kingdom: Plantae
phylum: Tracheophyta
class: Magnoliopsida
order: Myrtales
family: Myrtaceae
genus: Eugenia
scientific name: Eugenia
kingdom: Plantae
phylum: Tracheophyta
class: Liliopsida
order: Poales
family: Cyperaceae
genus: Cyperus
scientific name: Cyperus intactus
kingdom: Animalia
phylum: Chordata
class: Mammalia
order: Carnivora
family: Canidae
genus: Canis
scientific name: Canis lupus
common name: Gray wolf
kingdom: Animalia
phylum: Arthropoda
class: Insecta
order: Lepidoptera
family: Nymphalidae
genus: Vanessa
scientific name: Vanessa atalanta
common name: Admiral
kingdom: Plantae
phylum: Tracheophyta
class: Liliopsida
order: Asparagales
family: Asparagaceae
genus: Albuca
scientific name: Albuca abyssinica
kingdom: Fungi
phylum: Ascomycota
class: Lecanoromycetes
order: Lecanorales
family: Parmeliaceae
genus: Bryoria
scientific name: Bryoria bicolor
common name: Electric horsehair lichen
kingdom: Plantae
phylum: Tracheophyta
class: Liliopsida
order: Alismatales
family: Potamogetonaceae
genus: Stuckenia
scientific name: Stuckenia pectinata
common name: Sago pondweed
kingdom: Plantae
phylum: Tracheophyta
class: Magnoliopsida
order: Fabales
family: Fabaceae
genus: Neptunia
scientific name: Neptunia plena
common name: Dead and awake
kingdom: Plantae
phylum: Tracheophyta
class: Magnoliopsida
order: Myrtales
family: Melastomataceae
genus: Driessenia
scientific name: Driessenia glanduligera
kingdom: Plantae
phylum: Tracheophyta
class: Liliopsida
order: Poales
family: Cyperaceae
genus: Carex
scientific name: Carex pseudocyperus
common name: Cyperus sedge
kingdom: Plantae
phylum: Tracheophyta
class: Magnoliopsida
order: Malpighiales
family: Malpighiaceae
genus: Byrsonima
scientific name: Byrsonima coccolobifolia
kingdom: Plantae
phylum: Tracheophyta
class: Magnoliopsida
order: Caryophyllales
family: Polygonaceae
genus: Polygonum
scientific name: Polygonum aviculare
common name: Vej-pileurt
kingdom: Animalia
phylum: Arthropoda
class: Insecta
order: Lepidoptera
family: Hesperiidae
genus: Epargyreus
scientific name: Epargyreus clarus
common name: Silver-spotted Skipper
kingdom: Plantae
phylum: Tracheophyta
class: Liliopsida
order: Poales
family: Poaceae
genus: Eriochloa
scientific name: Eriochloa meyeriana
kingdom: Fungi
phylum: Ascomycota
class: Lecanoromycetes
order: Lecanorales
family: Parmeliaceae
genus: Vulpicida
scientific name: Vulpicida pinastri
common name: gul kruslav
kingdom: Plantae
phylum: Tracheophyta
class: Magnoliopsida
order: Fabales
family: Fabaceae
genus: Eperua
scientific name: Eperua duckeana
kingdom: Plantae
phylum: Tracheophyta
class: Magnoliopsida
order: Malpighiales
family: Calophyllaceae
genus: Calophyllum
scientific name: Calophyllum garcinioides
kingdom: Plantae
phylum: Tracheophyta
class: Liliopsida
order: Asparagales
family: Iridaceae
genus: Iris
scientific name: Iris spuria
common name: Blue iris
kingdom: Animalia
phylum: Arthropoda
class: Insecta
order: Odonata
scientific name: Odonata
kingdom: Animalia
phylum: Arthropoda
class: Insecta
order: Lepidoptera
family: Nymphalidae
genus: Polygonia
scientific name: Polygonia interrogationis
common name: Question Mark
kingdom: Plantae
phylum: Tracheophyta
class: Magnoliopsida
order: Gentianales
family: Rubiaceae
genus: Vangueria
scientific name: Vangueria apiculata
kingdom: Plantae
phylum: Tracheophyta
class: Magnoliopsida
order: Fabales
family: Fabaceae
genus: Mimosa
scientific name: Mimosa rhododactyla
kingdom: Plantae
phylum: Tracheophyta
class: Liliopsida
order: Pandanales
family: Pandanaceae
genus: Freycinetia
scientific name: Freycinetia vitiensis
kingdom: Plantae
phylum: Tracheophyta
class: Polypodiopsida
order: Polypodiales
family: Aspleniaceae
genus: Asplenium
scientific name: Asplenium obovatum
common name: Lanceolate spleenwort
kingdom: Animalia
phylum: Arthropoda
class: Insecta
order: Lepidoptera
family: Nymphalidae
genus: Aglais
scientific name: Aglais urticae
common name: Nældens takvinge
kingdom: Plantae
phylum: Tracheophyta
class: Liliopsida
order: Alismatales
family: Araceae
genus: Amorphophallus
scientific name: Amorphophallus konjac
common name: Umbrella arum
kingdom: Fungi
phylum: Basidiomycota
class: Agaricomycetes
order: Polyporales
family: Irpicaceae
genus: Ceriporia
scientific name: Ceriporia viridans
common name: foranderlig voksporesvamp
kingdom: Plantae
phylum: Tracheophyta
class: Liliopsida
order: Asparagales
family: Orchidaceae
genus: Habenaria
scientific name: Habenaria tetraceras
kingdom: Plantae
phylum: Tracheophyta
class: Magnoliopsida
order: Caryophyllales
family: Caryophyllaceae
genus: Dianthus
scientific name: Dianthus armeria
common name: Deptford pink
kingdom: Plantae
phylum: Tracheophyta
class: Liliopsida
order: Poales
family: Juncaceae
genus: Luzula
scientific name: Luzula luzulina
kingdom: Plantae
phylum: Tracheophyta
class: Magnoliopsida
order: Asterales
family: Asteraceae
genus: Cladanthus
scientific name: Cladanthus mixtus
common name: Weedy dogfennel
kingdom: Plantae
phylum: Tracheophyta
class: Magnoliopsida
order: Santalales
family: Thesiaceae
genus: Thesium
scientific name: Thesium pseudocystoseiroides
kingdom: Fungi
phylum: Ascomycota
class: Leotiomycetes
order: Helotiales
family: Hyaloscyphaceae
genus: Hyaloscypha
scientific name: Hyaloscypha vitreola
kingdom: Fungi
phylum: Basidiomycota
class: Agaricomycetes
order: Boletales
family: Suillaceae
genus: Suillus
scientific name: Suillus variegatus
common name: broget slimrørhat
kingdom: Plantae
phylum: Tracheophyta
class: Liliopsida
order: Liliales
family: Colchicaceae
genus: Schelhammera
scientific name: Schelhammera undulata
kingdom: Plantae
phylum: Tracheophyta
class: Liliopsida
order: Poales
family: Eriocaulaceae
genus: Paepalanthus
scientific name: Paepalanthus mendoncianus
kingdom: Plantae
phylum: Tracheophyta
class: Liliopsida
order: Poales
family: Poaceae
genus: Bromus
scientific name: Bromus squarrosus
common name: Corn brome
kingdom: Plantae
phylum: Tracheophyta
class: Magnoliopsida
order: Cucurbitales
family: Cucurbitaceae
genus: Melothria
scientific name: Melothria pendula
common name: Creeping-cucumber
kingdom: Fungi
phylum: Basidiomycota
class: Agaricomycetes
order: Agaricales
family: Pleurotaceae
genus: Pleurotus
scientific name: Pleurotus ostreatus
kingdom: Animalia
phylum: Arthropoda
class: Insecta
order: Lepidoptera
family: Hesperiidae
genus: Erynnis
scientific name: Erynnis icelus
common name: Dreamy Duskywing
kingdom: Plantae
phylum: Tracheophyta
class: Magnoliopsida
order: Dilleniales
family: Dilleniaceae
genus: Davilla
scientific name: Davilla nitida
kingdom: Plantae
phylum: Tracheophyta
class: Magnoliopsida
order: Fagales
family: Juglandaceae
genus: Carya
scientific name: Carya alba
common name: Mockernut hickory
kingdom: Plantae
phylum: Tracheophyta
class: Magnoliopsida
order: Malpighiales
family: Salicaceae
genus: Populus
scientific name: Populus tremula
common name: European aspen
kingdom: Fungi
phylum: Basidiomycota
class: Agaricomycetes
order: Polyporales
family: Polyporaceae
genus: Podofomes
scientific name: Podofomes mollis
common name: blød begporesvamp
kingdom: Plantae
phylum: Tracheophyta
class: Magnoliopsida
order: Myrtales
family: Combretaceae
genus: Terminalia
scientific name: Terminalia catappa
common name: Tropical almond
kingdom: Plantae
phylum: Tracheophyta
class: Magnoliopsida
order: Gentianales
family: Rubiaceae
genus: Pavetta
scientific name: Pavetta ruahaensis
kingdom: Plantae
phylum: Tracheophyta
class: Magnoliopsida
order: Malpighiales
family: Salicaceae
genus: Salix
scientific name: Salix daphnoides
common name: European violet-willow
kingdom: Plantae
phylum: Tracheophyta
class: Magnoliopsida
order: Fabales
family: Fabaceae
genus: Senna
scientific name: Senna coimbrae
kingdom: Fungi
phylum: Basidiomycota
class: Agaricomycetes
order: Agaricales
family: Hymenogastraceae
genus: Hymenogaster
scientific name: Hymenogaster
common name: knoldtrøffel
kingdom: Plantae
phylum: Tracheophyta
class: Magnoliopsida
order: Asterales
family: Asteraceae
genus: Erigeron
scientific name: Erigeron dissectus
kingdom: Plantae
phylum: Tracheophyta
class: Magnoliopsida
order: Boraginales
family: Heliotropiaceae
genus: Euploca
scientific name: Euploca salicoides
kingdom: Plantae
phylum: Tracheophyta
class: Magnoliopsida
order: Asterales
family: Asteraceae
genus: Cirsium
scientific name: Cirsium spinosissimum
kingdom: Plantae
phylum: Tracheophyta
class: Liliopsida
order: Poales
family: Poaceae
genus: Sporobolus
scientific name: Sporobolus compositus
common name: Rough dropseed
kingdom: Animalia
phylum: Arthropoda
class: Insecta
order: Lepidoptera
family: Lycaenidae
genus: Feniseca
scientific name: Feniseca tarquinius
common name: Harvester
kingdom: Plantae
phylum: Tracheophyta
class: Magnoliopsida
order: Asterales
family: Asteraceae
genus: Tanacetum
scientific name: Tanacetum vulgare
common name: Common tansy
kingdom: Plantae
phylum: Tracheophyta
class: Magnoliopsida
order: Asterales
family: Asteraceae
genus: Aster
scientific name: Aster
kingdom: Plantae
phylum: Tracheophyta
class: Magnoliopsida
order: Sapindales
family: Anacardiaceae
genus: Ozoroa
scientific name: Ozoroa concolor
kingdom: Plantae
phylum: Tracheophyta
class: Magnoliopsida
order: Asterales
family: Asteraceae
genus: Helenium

|---|

Exercise goal:
Quote the material between the line containing "common name: broget slimrørhat" and the line containing "genus: Erynnis", inclusive, reproducing each line exactly.

Result:
common name: broget slimrørhat
kingdom: Plantae
phylum: Tracheophyta
class: Liliopsida
order: Liliales
family: Colchicaceae
genus: Schelhammera
scientific name: Schelhammera undulata
kingdom: Plantae
phylum: Tracheophyta
class: Liliopsida
order: Poales
family: Eriocaulaceae
genus: Paepalanthus
scientific name: Paepalanthus mendoncianus
kingdom: Plantae
phylum: Tracheophyta
class: Liliopsida
order: Poales
family: Poaceae
genus: Bromus
scientific name: Bromus squarrosus
common name: Corn brome
kingdom: Plantae
phylum: Tracheophyta
class: Magnoliopsida
order: Cucurbitales
family: Cucurbitaceae
genus: Melothria
scientific name: Melothria pendula
common name: Creeping-cucumber
kingdom: Fungi
phylum: Basidiomycota
class: Agaricomycetes
order: Agaricales
family: Pleurotaceae
genus: Pleurotus
scientific name: Pleurotus ostreatus
kingdom: Animalia
phylum: Arthropoda
class: Insecta
order: Lepidoptera
family: Hesperiidae
genus: Erynnis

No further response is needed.